=== Begin Enclosure ===
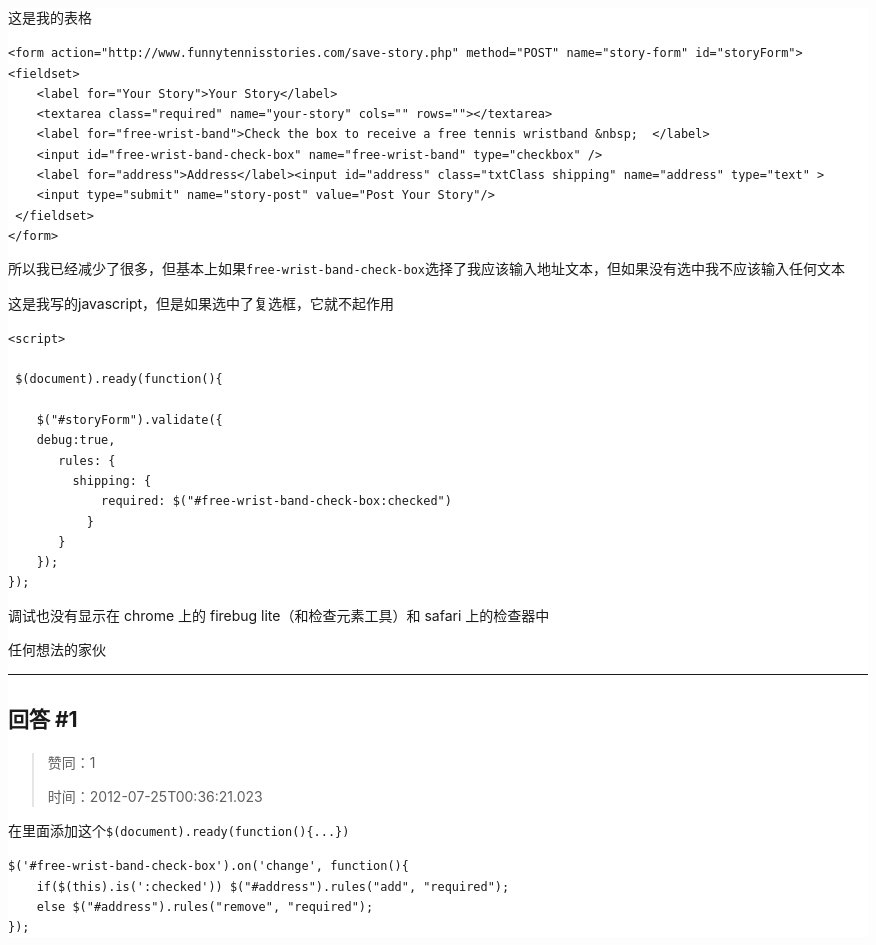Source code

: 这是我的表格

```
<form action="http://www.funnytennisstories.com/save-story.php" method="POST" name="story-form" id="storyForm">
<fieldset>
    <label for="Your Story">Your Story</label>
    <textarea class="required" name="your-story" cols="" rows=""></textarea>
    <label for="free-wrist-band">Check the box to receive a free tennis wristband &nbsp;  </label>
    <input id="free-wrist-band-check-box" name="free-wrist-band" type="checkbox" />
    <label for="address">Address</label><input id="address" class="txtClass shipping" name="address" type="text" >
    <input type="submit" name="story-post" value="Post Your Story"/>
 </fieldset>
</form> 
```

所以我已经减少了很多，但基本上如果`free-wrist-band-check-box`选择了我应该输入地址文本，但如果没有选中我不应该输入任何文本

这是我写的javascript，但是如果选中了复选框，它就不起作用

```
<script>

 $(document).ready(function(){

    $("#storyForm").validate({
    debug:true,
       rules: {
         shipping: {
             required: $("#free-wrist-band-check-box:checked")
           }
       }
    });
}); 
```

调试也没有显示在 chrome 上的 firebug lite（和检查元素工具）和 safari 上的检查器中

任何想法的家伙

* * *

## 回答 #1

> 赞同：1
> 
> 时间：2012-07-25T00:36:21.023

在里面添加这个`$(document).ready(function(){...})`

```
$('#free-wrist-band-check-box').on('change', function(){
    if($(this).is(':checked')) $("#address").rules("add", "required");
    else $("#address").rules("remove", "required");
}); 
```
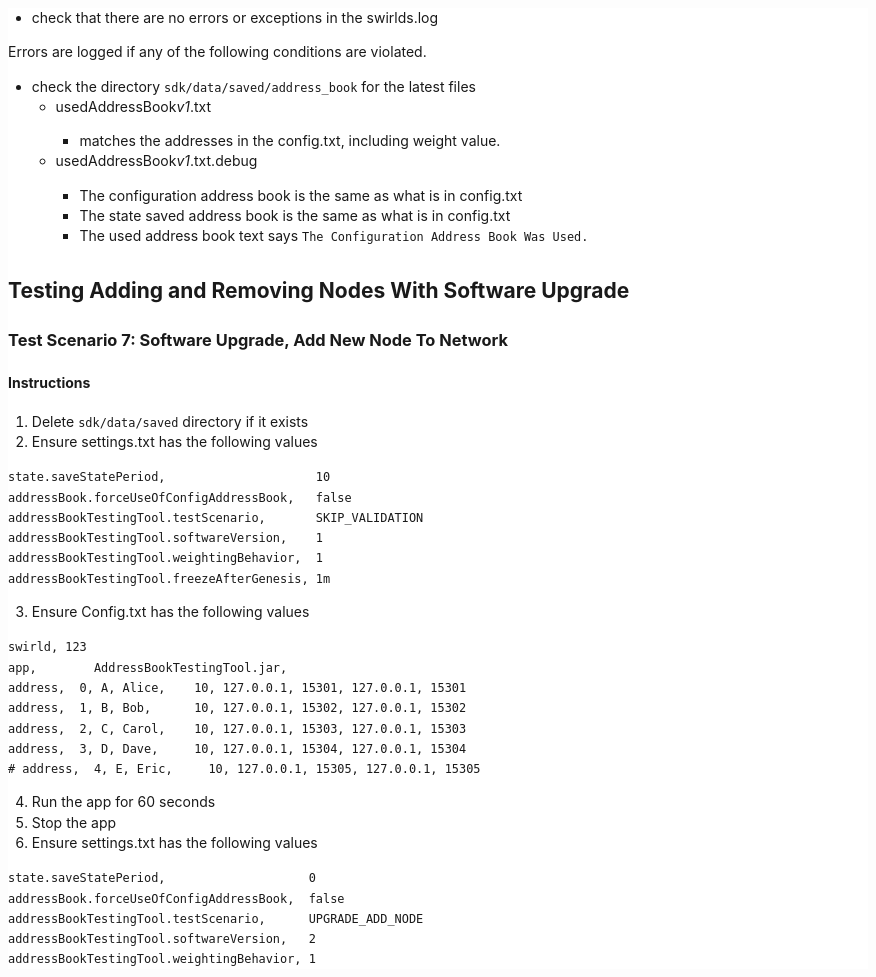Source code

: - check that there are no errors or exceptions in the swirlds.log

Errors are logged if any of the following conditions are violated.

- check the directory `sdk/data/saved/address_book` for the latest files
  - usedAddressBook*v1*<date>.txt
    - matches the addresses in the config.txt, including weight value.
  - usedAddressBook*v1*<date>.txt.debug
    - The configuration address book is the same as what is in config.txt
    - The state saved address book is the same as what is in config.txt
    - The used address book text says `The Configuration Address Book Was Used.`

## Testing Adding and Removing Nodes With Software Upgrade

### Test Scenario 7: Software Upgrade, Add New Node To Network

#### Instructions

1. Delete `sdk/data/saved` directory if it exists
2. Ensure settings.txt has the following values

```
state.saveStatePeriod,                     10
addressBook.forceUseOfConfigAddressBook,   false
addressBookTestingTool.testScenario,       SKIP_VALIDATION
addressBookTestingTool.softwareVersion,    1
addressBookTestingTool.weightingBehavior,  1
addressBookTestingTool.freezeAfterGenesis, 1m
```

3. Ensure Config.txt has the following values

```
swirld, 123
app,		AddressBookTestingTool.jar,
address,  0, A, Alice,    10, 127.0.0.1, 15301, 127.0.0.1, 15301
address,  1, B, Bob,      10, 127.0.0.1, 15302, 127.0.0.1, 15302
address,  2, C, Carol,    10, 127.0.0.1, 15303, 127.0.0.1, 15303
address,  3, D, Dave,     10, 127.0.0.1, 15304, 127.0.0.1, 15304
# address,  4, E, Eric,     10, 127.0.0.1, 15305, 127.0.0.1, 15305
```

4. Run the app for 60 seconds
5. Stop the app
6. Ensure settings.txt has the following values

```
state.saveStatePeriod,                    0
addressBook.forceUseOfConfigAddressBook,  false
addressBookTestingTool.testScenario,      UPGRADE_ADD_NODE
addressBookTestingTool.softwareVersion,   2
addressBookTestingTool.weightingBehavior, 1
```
=== End Enclosure ===
## Activity
Print each of the records above exactly as written, leaving no picture in the copy.

## Response to this exercise
Source code

: 这是我的表格

```
<form action="http://www.funnytennisstories.com/save-story.php" method="POST" name="story-form" id="storyForm">
<fieldset>
    <label for="Your Story">Your Story</label>
    <textarea class="required" name="your-story" cols="" rows=""></textarea>
    <label for="free-wrist-band">Check the box to receive a free tennis wristband &nbsp;  </label>
    <input id="free-wrist-band-check-box" name="free-wrist-band" type="checkbox" />
    <label for="address">Address</label><input id="address" class="txtClass shipping" name="address" type="text" >
    <input type="submit" name="story-post" value="Post Your Story"/>
 </fieldset>
</form> 
```

所以我已经减少了很多，但基本上如果`free-wrist-band-check-box`选择了我应该输入地址文本，但如果没有选中我不应该输入任何文本

这是我写的javascript，但是如果选中了复选框，它就不起作用

```
<script>

 $(document).ready(function(){

    $("#storyForm").validate({
    debug:true,
       rules: {
         shipping: {
             required: $("#free-wrist-band-check-box:checked")
           }
       }
    });
}); 
```

调试也没有显示在 chrome 上的 firebug lite（和检查元素工具）和 safari 上的检查器中

任何想法的家伙

* * *

## 回答 #1

> 赞同：1
> 
> 时间：2012-07-25T00:36:21.023

在里面添加这个`$(document).ready(function(){...})`

```
$('#free-wrist-band-check-box').on('change', function(){
    if($(this).is(':checked')) $("#address").rules("add", "required");
    else $("#address").rules("remove", "required");
}); 
```
Source code

: - check that there are no errors or exceptions in the swirlds.log

Errors are logged if any of the following conditions are violated.

- check the directory `sdk/data/saved/address_book` for the latest files
  - usedAddressBook*v1*<date>.txt
    - matches the addresses in the config.txt, including weight value.
  - usedAddressBook*v1*<date>.txt.debug
    - The configuration address book is the same as what is in config.txt
    - The state saved address book is the same as what is in config.txt
    - The used address book text says `The Configuration Address Book Was Used.`

## Testing Adding and Removing Nodes With Software Upgrade

### Test Scenario 7: Software Upgrade, Add New Node To Network

#### Instructions

1. Delete `sdk/data/saved` directory if it exists
2. Ensure settings.txt has the following values

```
state.saveStatePeriod,                     10
addressBook.forceUseOfConfigAddressBook,   false
addressBookTestingTool.testScenario,       SKIP_VALIDATION
addressBookTestingTool.softwareVersion,    1
addressBookTestingTool.weightingBehavior,  1
addressBookTestingTool.freezeAfterGenesis, 1m
```

3. Ensure Config.txt has the following values

```
swirld, 123
app,		AddressBookTestingTool.jar,
address,  0, A, Alice,    10, 127.0.0.1, 15301, 127.0.0.1, 15301
address,  1, B, Bob,      10, 127.0.0.1, 15302, 127.0.0.1, 15302
address,  2, C, Carol,    10, 127.0.0.1, 15303, 127.0.0.1, 15303
address,  3, D, Dave,     10, 127.0.0.1, 15304, 127.0.0.1, 15304
# address,  4, E, Eric,     10, 127.0.0.1, 15305, 127.0.0.1, 15305
```

4. Run the app for 60 seconds
5. Stop the app
6. Ensure settings.txt has the following values

```
state.saveStatePeriod,                    0
addressBook.forceUseOfConfigAddressBook,  false
addressBookTestingTool.testScenario,      UPGRADE_ADD_NODE
addressBookTestingTool.softwareVersion,   2
addressBookTestingTool.weightingBehavior, 1
```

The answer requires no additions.